I’ve been to Temple Square. I’ve sat inside the famous Mormon Tabernacle and listened to its phenomenal acoustics. I respect an alternate spirituality such as Mormonism. But the problem comes when they see the need to enforce doctrine by excommunicating women who speak up for their own rights. The problem comes when they fund laws like Prop 8 in my state, which sought to overturn the law and prevent marriage equality. For those of us who try to live by the ethic of Harm None, it’s difficult to lend our full support to a spirituality that tends to enforce doctrine over kindness, oppression over love.

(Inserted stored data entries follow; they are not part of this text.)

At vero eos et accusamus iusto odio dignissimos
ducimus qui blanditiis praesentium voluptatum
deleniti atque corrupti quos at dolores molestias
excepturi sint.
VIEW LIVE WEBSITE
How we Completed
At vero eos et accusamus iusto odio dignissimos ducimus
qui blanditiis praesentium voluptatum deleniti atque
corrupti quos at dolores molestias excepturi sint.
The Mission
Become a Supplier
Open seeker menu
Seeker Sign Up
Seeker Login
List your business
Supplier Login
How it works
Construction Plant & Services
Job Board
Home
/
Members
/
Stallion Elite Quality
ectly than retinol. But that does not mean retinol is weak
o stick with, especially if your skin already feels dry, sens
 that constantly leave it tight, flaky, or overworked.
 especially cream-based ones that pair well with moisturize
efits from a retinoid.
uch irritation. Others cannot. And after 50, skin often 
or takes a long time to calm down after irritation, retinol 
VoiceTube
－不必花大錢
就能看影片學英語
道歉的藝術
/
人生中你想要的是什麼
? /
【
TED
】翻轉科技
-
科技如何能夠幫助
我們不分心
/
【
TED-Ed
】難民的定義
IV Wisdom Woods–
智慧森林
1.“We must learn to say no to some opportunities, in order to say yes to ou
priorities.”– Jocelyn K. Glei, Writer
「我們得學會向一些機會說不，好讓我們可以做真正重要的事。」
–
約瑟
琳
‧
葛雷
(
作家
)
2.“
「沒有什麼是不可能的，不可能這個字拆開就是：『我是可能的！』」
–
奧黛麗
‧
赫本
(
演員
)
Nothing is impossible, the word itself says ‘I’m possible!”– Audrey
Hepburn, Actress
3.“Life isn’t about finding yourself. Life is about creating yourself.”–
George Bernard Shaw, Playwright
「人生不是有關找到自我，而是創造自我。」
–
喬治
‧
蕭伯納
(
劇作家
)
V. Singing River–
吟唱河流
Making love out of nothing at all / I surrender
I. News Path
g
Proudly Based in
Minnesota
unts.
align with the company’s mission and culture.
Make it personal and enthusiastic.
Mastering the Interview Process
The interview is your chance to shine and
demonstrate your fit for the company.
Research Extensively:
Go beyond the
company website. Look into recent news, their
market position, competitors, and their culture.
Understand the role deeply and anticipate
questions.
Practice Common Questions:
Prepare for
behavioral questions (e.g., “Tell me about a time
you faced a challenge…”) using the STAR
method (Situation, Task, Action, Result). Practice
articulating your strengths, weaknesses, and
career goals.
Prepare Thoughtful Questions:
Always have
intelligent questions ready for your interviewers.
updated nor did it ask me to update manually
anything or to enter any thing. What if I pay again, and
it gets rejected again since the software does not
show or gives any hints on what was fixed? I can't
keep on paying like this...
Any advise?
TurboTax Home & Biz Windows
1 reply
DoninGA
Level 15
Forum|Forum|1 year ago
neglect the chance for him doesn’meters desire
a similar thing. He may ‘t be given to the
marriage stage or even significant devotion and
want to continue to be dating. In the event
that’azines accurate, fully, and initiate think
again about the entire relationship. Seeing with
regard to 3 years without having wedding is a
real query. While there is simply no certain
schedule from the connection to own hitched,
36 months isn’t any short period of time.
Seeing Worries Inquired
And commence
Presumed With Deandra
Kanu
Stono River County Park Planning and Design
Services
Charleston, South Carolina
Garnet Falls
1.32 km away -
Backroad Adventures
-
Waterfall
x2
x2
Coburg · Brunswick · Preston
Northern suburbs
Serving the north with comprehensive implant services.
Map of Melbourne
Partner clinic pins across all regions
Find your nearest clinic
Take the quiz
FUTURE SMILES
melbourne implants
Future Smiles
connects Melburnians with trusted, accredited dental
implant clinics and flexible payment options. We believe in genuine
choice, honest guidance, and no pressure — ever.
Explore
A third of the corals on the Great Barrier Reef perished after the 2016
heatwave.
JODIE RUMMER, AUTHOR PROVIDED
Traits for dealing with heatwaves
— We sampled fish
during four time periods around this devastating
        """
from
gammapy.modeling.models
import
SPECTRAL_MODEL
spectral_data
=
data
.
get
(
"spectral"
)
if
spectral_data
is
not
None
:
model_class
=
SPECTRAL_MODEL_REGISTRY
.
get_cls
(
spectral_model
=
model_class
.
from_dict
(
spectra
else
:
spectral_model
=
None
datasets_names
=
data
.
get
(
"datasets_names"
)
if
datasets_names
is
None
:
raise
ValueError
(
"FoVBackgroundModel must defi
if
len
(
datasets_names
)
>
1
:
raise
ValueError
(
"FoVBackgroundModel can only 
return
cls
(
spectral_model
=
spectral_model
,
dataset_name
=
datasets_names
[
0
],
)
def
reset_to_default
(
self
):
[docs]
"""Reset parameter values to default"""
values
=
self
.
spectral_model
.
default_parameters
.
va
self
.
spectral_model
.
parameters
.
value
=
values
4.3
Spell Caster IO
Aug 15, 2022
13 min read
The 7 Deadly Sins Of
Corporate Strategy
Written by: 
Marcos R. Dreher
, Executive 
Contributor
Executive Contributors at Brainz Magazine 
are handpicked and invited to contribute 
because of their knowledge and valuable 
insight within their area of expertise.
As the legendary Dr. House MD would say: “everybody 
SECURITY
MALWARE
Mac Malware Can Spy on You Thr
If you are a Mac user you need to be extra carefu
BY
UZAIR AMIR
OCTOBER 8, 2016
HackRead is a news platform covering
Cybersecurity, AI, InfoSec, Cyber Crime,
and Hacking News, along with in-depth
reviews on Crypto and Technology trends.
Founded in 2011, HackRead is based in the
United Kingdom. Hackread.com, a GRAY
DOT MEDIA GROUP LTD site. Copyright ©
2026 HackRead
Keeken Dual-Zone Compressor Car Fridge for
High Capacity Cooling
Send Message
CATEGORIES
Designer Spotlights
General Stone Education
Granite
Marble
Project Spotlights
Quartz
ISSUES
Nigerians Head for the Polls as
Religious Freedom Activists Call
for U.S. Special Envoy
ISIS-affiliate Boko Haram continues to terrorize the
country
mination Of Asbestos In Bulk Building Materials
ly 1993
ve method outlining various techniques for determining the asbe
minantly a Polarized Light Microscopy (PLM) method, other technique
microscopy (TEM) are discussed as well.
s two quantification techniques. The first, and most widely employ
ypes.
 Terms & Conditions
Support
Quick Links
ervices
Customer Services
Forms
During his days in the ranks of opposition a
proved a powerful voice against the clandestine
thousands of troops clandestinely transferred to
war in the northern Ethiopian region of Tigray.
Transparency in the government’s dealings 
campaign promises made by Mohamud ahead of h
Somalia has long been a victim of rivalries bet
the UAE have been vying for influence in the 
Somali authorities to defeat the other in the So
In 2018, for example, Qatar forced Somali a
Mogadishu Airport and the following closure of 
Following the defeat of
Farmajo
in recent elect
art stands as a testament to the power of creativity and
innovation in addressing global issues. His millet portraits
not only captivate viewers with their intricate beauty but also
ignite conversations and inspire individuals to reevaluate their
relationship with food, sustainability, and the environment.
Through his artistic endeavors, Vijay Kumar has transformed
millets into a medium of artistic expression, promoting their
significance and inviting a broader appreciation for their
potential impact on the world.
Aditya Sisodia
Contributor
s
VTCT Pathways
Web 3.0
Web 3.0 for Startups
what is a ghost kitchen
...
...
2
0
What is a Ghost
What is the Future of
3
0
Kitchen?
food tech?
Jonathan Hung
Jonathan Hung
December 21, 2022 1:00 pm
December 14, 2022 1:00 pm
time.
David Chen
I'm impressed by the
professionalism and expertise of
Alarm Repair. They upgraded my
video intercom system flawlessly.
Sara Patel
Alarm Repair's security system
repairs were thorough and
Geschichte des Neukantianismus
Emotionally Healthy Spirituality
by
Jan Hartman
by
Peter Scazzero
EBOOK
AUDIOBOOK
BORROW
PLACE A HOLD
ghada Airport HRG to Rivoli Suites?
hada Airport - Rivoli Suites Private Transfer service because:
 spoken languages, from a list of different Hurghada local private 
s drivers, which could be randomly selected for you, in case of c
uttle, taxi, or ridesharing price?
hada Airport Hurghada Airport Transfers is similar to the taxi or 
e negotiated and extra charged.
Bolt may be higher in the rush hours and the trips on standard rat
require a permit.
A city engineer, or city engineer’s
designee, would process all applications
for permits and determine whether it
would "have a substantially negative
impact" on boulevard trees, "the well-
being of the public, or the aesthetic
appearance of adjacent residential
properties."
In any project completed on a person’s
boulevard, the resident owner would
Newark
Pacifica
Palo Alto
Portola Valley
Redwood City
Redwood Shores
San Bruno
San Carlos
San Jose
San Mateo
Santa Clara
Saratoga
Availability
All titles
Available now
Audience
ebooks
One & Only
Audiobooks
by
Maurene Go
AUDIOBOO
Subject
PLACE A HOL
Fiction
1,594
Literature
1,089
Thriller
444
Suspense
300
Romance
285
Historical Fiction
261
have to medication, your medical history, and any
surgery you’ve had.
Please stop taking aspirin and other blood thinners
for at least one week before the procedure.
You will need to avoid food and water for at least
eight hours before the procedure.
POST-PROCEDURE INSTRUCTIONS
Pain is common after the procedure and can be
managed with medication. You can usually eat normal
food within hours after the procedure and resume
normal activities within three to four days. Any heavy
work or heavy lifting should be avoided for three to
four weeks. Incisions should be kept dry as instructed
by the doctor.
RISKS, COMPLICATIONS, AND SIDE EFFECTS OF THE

The most viewed post on my blog is a strange little pop culture piece I wrote comparing The Walking Dead to religion’s tendency toward science denial. In that post, which still gets constant views even when I’m not writing, I compared Rick’s three questions:
How many walkers have you killed?
How many people have you killed?
…to the religious denial of reality. I asked how your religion helps you, how much it forces you to deny reality, and why? That post is viewed by new people every day. I don’t know why, but it has something to do with Google Analytics. I’ve called it my Zombie Post for many reasons. It just keeps coming back. It’s annoying.
Yet it expresses a truth about those of us who practice any spiritual path, especially an alternative one.
What are we willing to believe? My practice is one of experience, not belief, so I really don’t care what someone believes. What are we willing to deny and oppress? When any religion moves into this realm, they risk harming others. There better be a damn good reason…
Why? If it’s for power, money, or prestige, then it’s not really spiritual. There’s nothing wrong with any of those things, but if you’re harming others in the name of faith in order to control them, then you’ve been corrupted. If you believe “God lives on a planet called Kolob,” that’s fine. If you believe Overlord Xenu inseminated you into a volcano, that’s cool too. If you use either of those beliefs to harm those who don’t believe or have stopped believing, then you’ve become a zombie. You’re mindless. You’re living off of the living. It’s always the Why that matters, not the What.